Bahwa terjadi hujan di Mandalika ternyata justru disyukuri para pembalap. Apalagi, hujan bisa berhenti pada saat yang tepat. Kalau saja tidak sempat ada hujan, menurut media di Barat, cuaca di Mandalika akan terlalu panas. Aspal di lintasannya juga terlalu berpasir. ”Hujan sebentar itu telah membersihkan pasir debu dari permukaan lintasan,” tulis media tersebut.
Itu dibuktikan dari balapan kualifikasi sehari sebelumnya. Seorang pembalap terjatuh. Pakaian balapnya –dengan bahan dari kulit– diperiksa. Ternyata banyak pasir batu yang menancap di bahan kulit itu. Dan hujan sebentar itu telah membersihkan permukaan aspalnya.
Berhasilkah acara MotoGP Mandalika itu? ”Secara umum sangat berhasil. Nama Indonesia terangkat di dunia balap motor,” ujar pengamat balap independen.

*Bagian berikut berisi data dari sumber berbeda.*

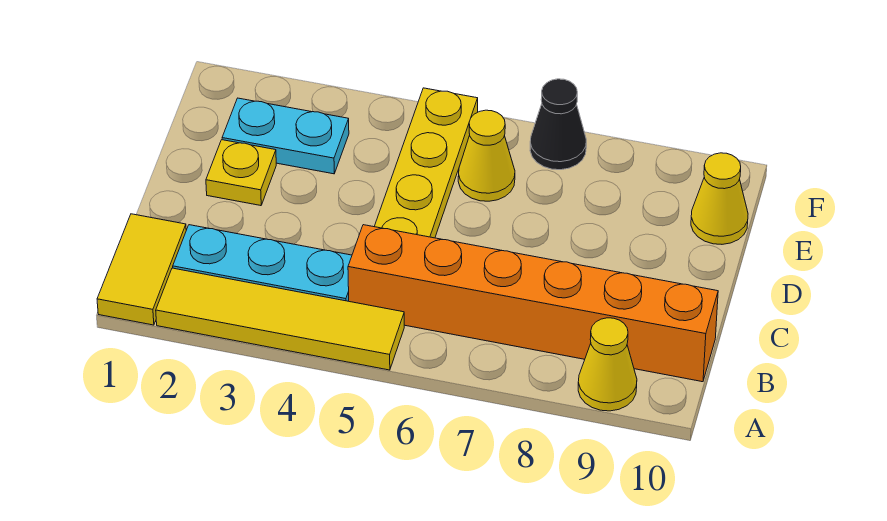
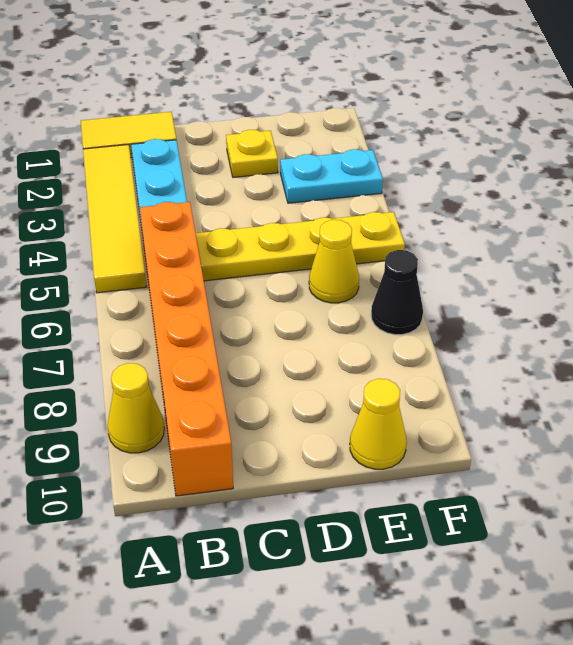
cyan plate E2:E3 level 1 -> cyan plate E3:F3 level 1

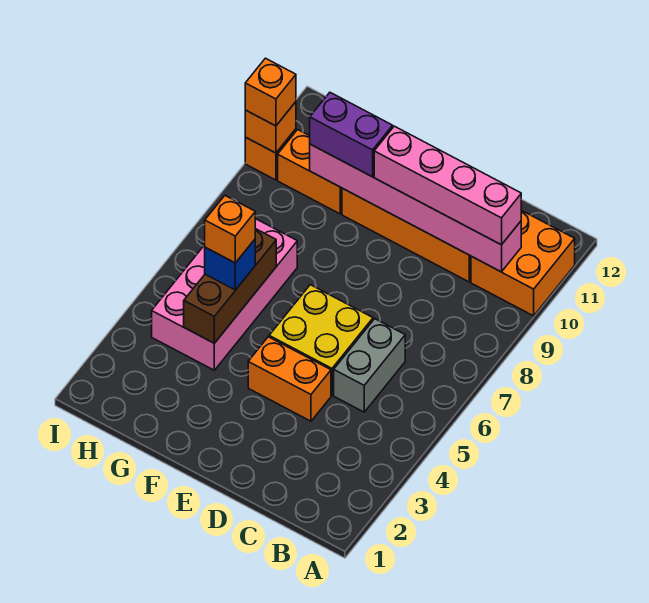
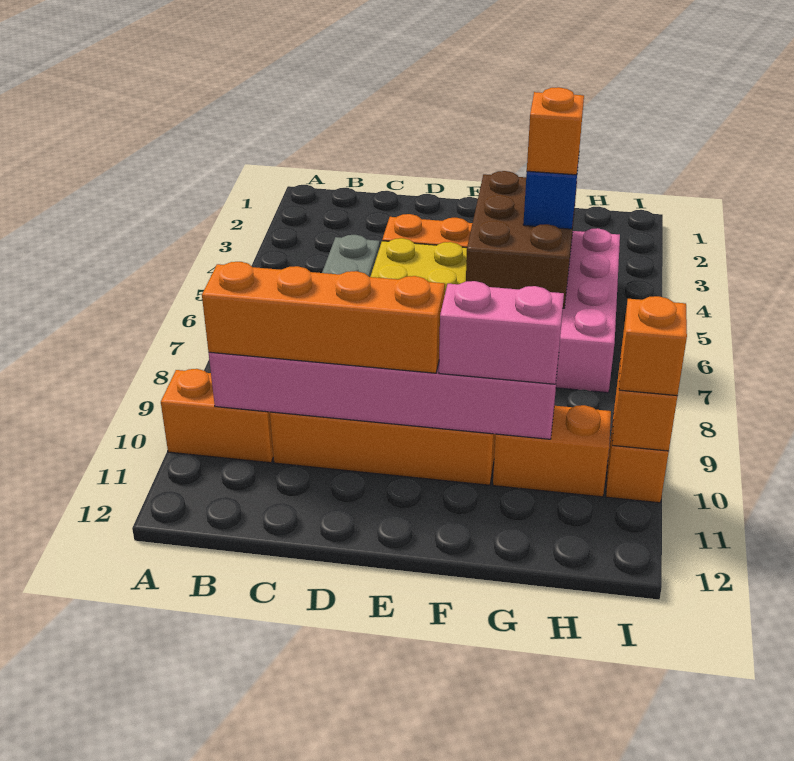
orange brick A10:B11 level 1 -> orange brick A10:B10 level 1
pink brick B10:E10 level 3 -> orange brick B10:E10 level 3
purple brick F10:G10 level 3 -> pink brick F10:G10 level 3
brown brick G4:G6 level 2 -> brown brick F4:G6 level 2

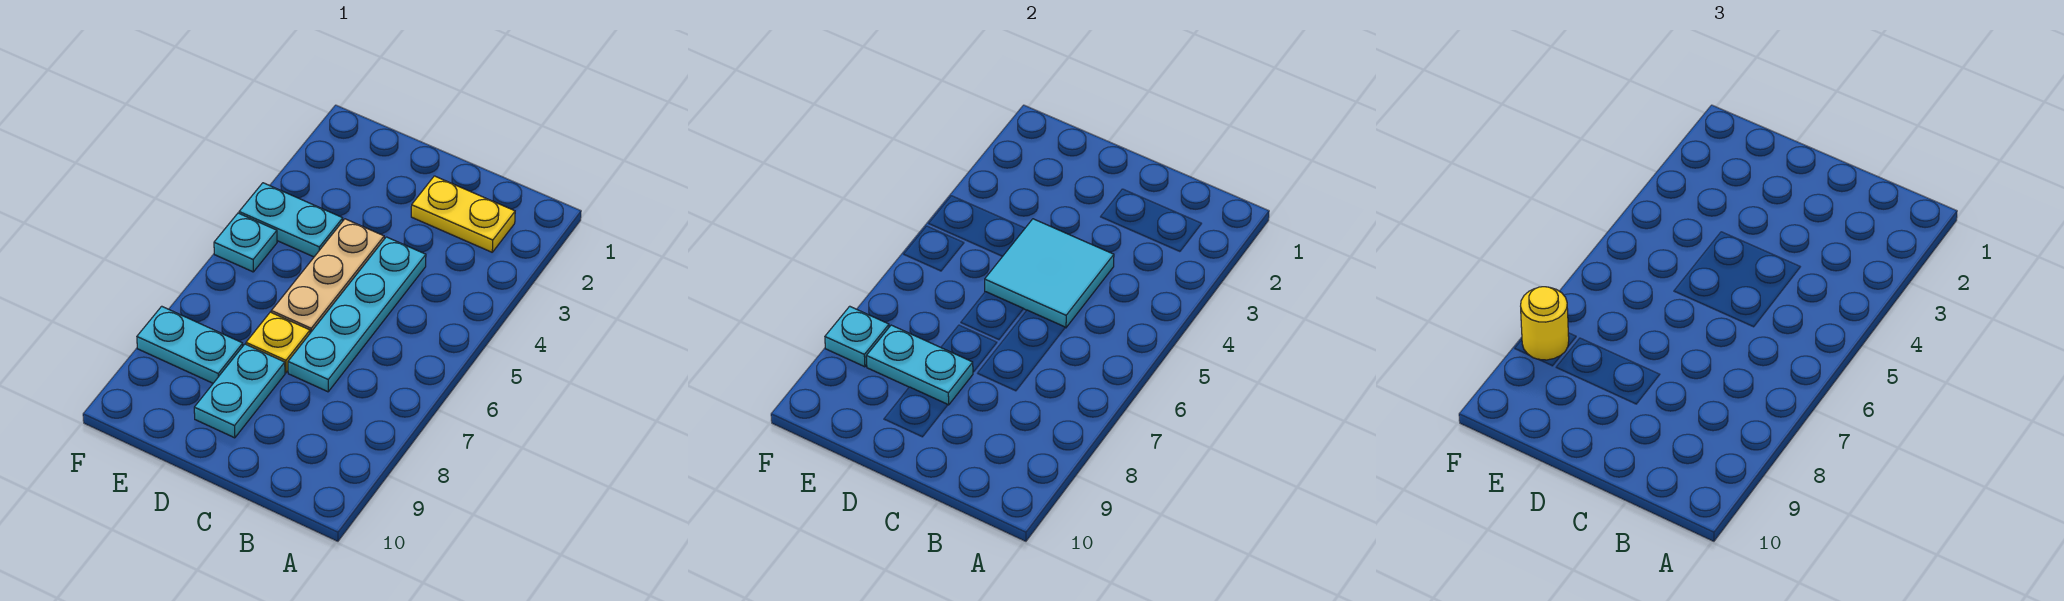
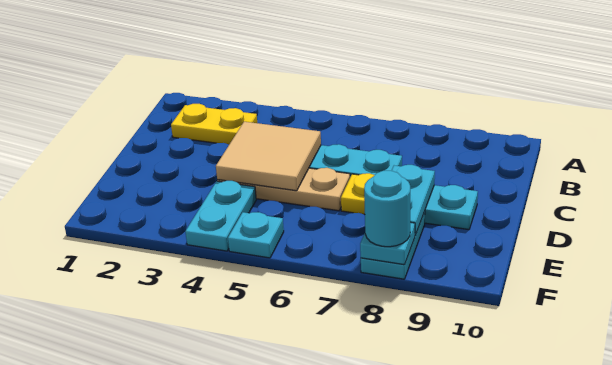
yellow plate B2:C2 level 1 -> yellow plate B2:B3 level 1
cyan tile C4:D5 level 2 -> tan tile C4:D5 level 2
yellow round brick F8 level 3 -> cyan round brick F8 level 3

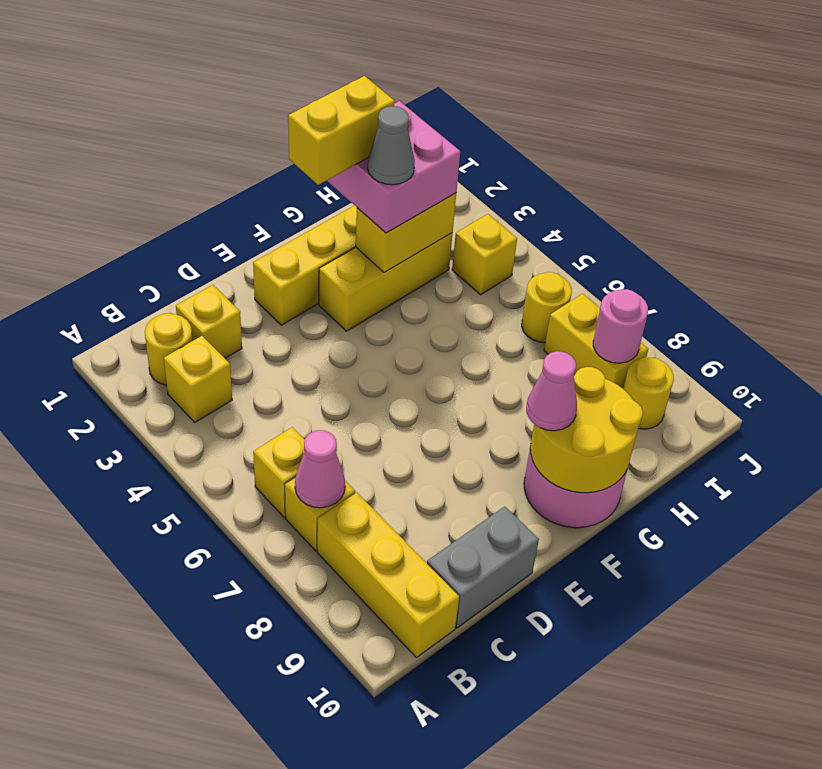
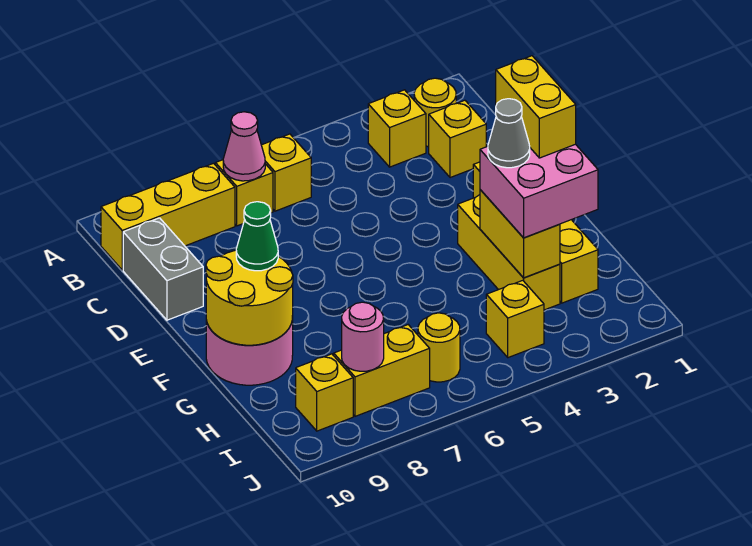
pink cone F9 level 3 -> green cone F9 level 3
yellow round brick I9 level 1 -> yellow brick I9 level 1

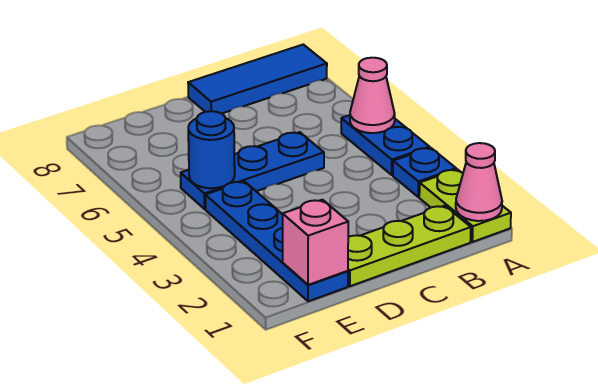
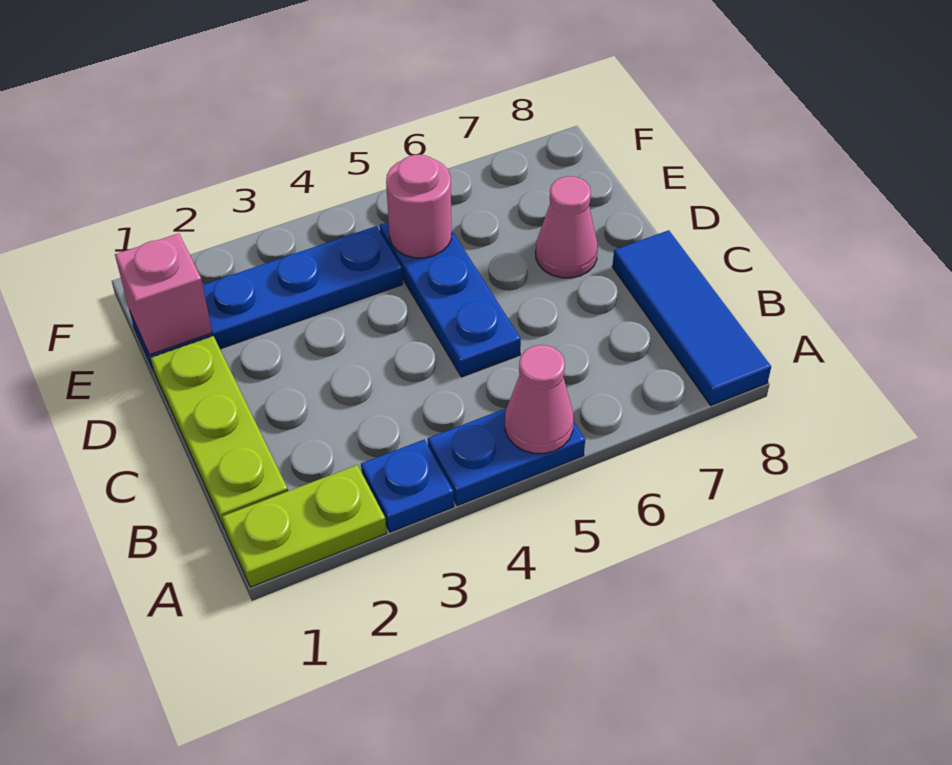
pink cone A1 level 2 -> pink cone D7 level 1
blue round brick E5 level 2 -> pink round brick E5 level 2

Publikasi balap Mandalika di luar negeri sangat positif. ”Sudah layak Indonesia jadi penyelenggara. Dunia tahu penggemar MotoGP di Indonesia terlalu banyak. Terbanyak di dunia,” tulis mereka.
Kalau saja tahun depan balap itu bisa digeser ke Juni atau Juli, tentu jauh lebih berhasil. Cuaca Bali-Lombok di bulan itu luar biasa nyamannya. Pasti pengunjung internasional akan sangat terkesan.
Tapi, di bulan itu Bali dan Lombok sangat ramai. Disebut peak season. Sudah banyak turis yang ke sana. Untuk apa menambah ramai yang sudah ramai.
Mungkin banyak juga yang menginginkan tetap saja di bulan Maret. Di musim hujan. Dengan alasan sederhana: agar Rara bisa beraksi lagi. Menghibur sekali. Pun secara internasional. Ada kearifan lokal dalam event internasional. Ada nama orang Indonesia yang diberitakan hampir sejajar dengan para juara.
Yang sedih adalah tokoh-tokoh yang semula berharap ikut top di event besar tersebut. Yang telah bekerja keras mempersiapkan balapan bergengsi itu. Tiba-tiba nama-nama itu tenggelam oleh Rara.
Siapa Rara?
Anda sudah tahu: dia tarot. Spesialisasinyi: mencegah, menahan, menggeser, dan menyetop hujan. Di Bali Rara itu diibaratkan Calon Arang. Di zaman Kerajaan Kadiri-nya Prabu Airlangga.
Sama-sama wanita. Sama-sama single parent. Sama-sama punya anak satu. Sama-sama punya kesaktian.